==== Extracted data
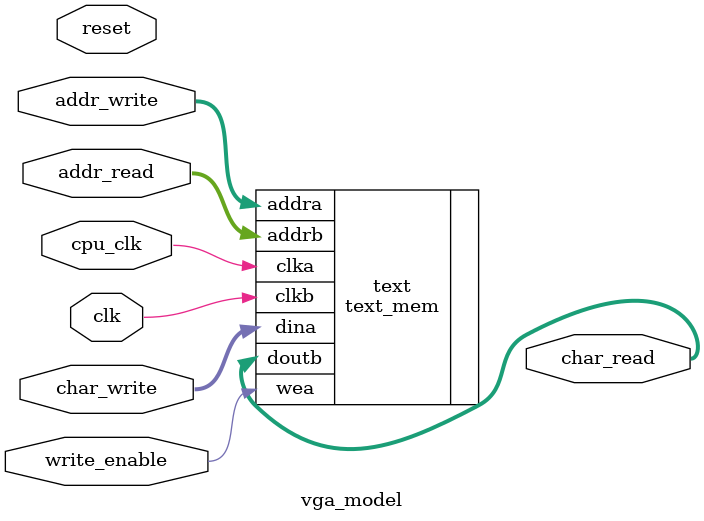
<source format=v>
`timescale 1ns / 1ps


module vga_model #(parameter h_disp = 1280,
                             v_disp = 1024,
                   localparam x_limit = h_disp / 8,
                              y_limit = v_disp / 8,
                              addr_width = $clog2(x_limit * y_limit)) (
    input clk,
    input cpu_clk,
    input reset,
    input [addr_width - 1 : 0] addr_write,
    input write_enable,
    input [7:0] char_write,
    input [addr_width - 1 : 0] addr_read,
    output [7:0] char_read
    );

    // Simple dual port BRAM
    // ena/enb is set to `always enable'
    text_mem text (
        // Write
        .clka  ( cpu_clk      ),
        .addra ( addr_write   ),
        .dina  ( char_write   ),
        .wea   ( write_enable ),
        // Read
        .clkb  ( clk          ),
        .addrb ( addr_read    ),
        .doutb ( char_read    )
    );

endmodule

</source>
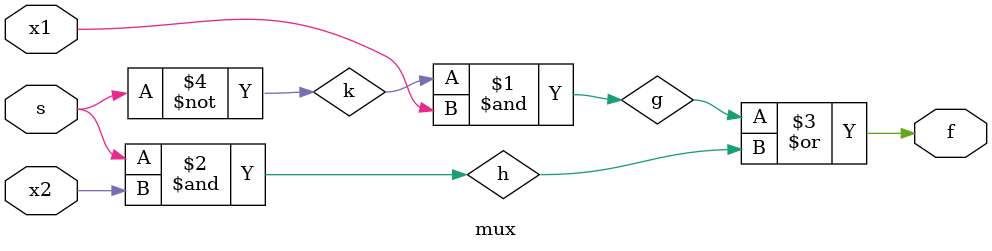
<source format=v>
module mux(x1, x2, s, f);    // mux 2:1
    input x1, x2, s;         // entradas
    output f;                // saida

    wire k, g, h;            // fios internos
    
    not(k,s);                // porta logica NOT
    and(g, k, x1);           // porta logica AND
    and(h, s, x2);           // porta logica AND
    or(f, g, h);             // porta logica OR
    
endmodule


</source>
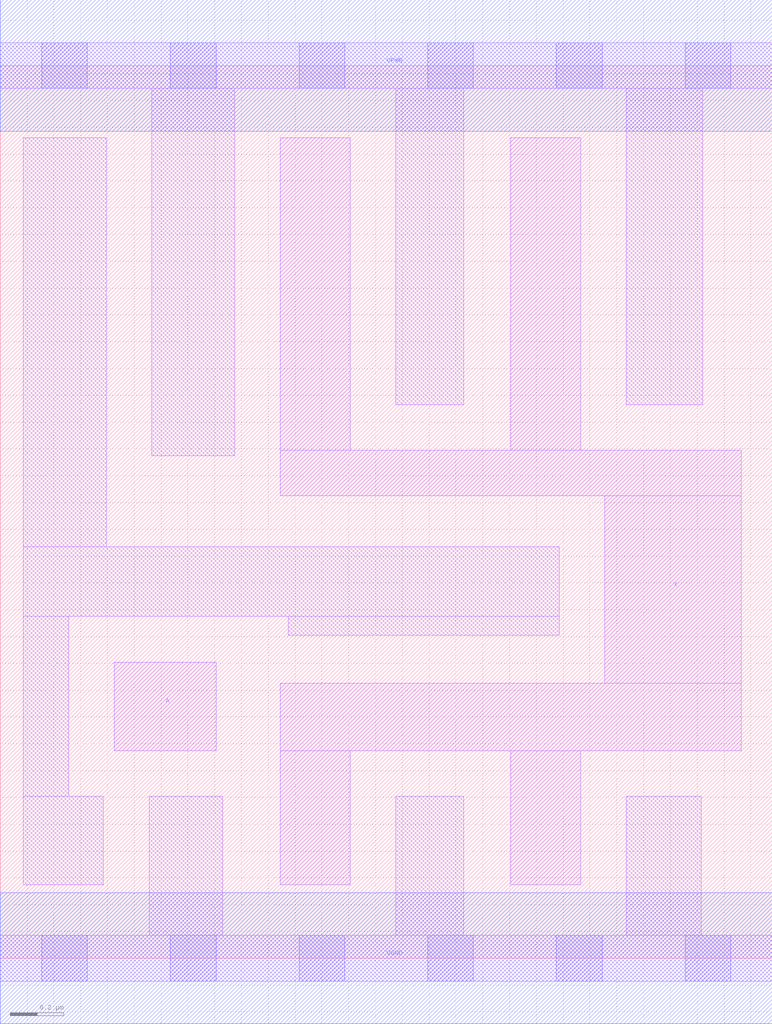
<source format=lef>
# Copyright 2020 The SkyWater PDK Authors
#
# Licensed under the Apache License, Version 2.0 (the "License");
# you may not use this file except in compliance with the License.
# You may obtain a copy of the License at
#
#     https://www.apache.org/licenses/LICENSE-2.0
#
# Unless required by applicable law or agreed to in writing, software
# distributed under the License is distributed on an "AS IS" BASIS,
# WITHOUT WARRANTIES OR CONDITIONS OF ANY KIND, either express or implied.
# See the License for the specific language governing permissions and
# limitations under the License.
#
# SPDX-License-Identifier: Apache-2.0

VERSION 5.7 ;
  NOWIREEXTENSIONATPIN ON ;
  DIVIDERCHAR "/" ;
  BUSBITCHARS "[]" ;
UNITS
  DATABASE MICRONS 200 ;
END UNITS
MACRO sky130_fd_sc_lp__clkbuf_4
  CLASS CORE ;
  FOREIGN sky130_fd_sc_lp__clkbuf_4 ;
  ORIGIN  0.000000  0.000000 ;
  SIZE  2.880000 BY  3.330000 ;
  SYMMETRY X Y R90 ;
  SITE unit ;
  PIN A
    ANTENNAGATEAREA  0.252000 ;
    DIRECTION INPUT ;
    USE SIGNAL ;
    PORT
      LAYER li1 ;
        RECT 0.425000 0.775000 0.805000 1.105000 ;
    END
  END A
  PIN X
    ANTENNADIFFAREA  0.940800 ;
    DIRECTION OUTPUT ;
    USE SIGNAL ;
    PORT
      LAYER li1 ;
        RECT 1.045000 0.275000 1.305000 0.775000 ;
        RECT 1.045000 0.775000 2.765000 1.025000 ;
        RECT 1.045000 1.725000 2.765000 1.895000 ;
        RECT 1.045000 1.895000 1.305000 3.060000 ;
        RECT 1.905000 0.275000 2.165000 0.775000 ;
        RECT 1.905000 1.895000 2.165000 3.060000 ;
        RECT 2.255000 1.025000 2.765000 1.725000 ;
    END
  END X
  PIN VGND
    DIRECTION INOUT ;
    USE GROUND ;
    PORT
      LAYER met1 ;
        RECT 0.000000 -0.245000 2.880000 0.245000 ;
    END
  END VGND
  PIN VPWR
    DIRECTION INOUT ;
    USE POWER ;
    PORT
      LAYER met1 ;
        RECT 0.000000 3.085000 2.880000 3.575000 ;
    END
  END VPWR
  OBS
    LAYER li1 ;
      RECT 0.000000 -0.085000 2.880000 0.085000 ;
      RECT 0.000000  3.245000 2.880000 3.415000 ;
      RECT 0.085000  0.275000 0.385000 0.605000 ;
      RECT 0.085000  0.605000 0.255000 1.275000 ;
      RECT 0.085000  1.275000 2.085000 1.535000 ;
      RECT 0.085000  1.535000 0.395000 3.060000 ;
      RECT 0.555000  0.085000 0.830000 0.605000 ;
      RECT 0.565000  1.875000 0.875000 3.245000 ;
      RECT 1.075000  1.205000 2.085000 1.275000 ;
      RECT 1.475000  0.085000 1.730000 0.605000 ;
      RECT 1.475000  2.065000 1.730000 3.245000 ;
      RECT 2.335000  0.085000 2.615000 0.605000 ;
      RECT 2.335000  2.065000 2.620000 3.245000 ;
    LAYER mcon ;
      RECT 0.155000 -0.085000 0.325000 0.085000 ;
      RECT 0.155000  3.245000 0.325000 3.415000 ;
      RECT 0.635000 -0.085000 0.805000 0.085000 ;
      RECT 0.635000  3.245000 0.805000 3.415000 ;
      RECT 1.115000 -0.085000 1.285000 0.085000 ;
      RECT 1.115000  3.245000 1.285000 3.415000 ;
      RECT 1.595000 -0.085000 1.765000 0.085000 ;
      RECT 1.595000  3.245000 1.765000 3.415000 ;
      RECT 2.075000 -0.085000 2.245000 0.085000 ;
      RECT 2.075000  3.245000 2.245000 3.415000 ;
      RECT 2.555000 -0.085000 2.725000 0.085000 ;
      RECT 2.555000  3.245000 2.725000 3.415000 ;
  END
END sky130_fd_sc_lp__clkbuf_4
END LIBRARY

</source>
========
Problem to solve:
Please output the lines above beginning at the line with "dual port BRAM" and ending after the line with "porta logica NOT", precisely as written and with no pictures.

Solution:
    // Simple dual port BRAM
    // ena/enb is set to `always enable'
    text_mem text (
        // Write
        .clka  ( cpu_clk      ),
        .addra ( addr_write   ),
        .dina  ( char_write   ),
        .wea   ( write_enable ),
        // Read
        .clkb  ( clk          ),
        .addrb ( addr_read    ),
        .doutb ( char_read    )
    );

endmodule

</source>
<source format=v>
module mux(x1, x2, s, f);    // mux 2:1
    input x1, x2, s;         // entradas
    output f;                // saida

    wire k, g, h;            // fios internos
    
    not(k,s);                // porta logica NOT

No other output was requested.